According to Dennis, ranked-choice was on the ballot in five localities in the United States this election: Albany, Calif.; Eureka, Calif.; Bloomington, Minn.; Minnetonka, Minn.; and Boulder, Colo. They were all approved by voters on Tuesday. In the last couple of years, Easthampton and Amherst joined Cambridge as the Massachusetts municipalities that have adopted ranked choice. (In a nonbinding referendum, Lowell voters rejected it last year as part of a larger overhaul to its electoral system to achieve better representation of communities of color, despite one study showing that ranked-choice voting had “much stronger prospects for minority representation.”)
A look at the map of how Massachusetts cities and towns voted illustrates how ranked choice was defeated and offers another lesson. Consider what liberal enclaves did: Voters in both Cambridge and Somerville supported ranked choice by a more than 3-to-1 ratio. (Cambridge has used a more complex form of ranked-choice voting for 80 years for its City Council and School Committee elections.) In contrast, the measure was repudiated by more conservative voters in the central and western parts of the state. This suggests the idea is very popular among progressives, but not outside that bubble. Advocates of ranked-choice voting ought to do more on-the-ground outreach across the regions of the Commonwealth to build support for municipal experiments in hostile territory.
It also didn’t help the cause that Governor Charlie Baker came out against the measure days before the election, using a specious argument. Baker suggested that ranked choice is “very complicated” and that the “counting process alone could get unbelievably difficult.” But Baker’s thinking flies in the face of the facts. Ranked-choice voting has been practiced for many years in many places successfully. According to Fair Vote, a nonpartisan group that supports various electoral reforms like ranked choice, the method is used in municipal and federal elections in 26 states and roughly 10 million voting-age Americans live in jurisdictions that currently use ranked-choice voting or plan to implement it in their next elections.

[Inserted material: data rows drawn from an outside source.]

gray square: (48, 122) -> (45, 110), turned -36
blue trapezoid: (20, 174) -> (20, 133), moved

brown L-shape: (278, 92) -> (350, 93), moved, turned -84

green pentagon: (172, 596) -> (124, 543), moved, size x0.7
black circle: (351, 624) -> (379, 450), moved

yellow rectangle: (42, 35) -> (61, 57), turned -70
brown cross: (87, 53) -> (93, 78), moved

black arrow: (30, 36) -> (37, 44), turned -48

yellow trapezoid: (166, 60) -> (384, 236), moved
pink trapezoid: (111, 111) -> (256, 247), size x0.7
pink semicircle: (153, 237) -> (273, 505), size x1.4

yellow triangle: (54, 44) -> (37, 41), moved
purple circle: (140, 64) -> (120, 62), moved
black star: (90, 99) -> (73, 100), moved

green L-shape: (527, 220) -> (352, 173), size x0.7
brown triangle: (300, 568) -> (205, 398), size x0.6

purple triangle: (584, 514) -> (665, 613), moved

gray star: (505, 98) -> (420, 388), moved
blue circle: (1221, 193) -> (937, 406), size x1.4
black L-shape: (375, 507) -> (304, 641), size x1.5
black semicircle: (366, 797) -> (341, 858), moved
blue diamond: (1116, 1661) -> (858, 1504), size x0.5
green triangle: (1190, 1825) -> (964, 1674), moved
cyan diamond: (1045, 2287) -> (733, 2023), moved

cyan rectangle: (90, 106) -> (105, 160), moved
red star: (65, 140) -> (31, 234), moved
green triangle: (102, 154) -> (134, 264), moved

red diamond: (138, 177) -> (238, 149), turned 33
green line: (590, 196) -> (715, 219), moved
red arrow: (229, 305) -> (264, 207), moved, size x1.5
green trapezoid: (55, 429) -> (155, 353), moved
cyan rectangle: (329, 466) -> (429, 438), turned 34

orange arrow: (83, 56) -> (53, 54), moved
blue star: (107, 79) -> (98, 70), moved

It may be too soon to learn how the vote broke down demographically in Massachusetts, but the Yes on 2 campaign points to some indicators that young voters favor ranked-choice voting in impressive numbers. “A UMass Amherst poll showed that 83 percent of voters under the age of 30 support the measure," Dennis said. “We might have lost this initiative but we might have won the future.”
Massachusetts showed it wasn’t ready to jump into ranked-choice voting in 2020. But the idea still holds promise and could spread incrementally here and around the country until it becomes more routine and proves its worth and ease to voters. The future of our elections, and indeed, of our democracy, would be better served by a system where the majority reliably picks who serves in public office.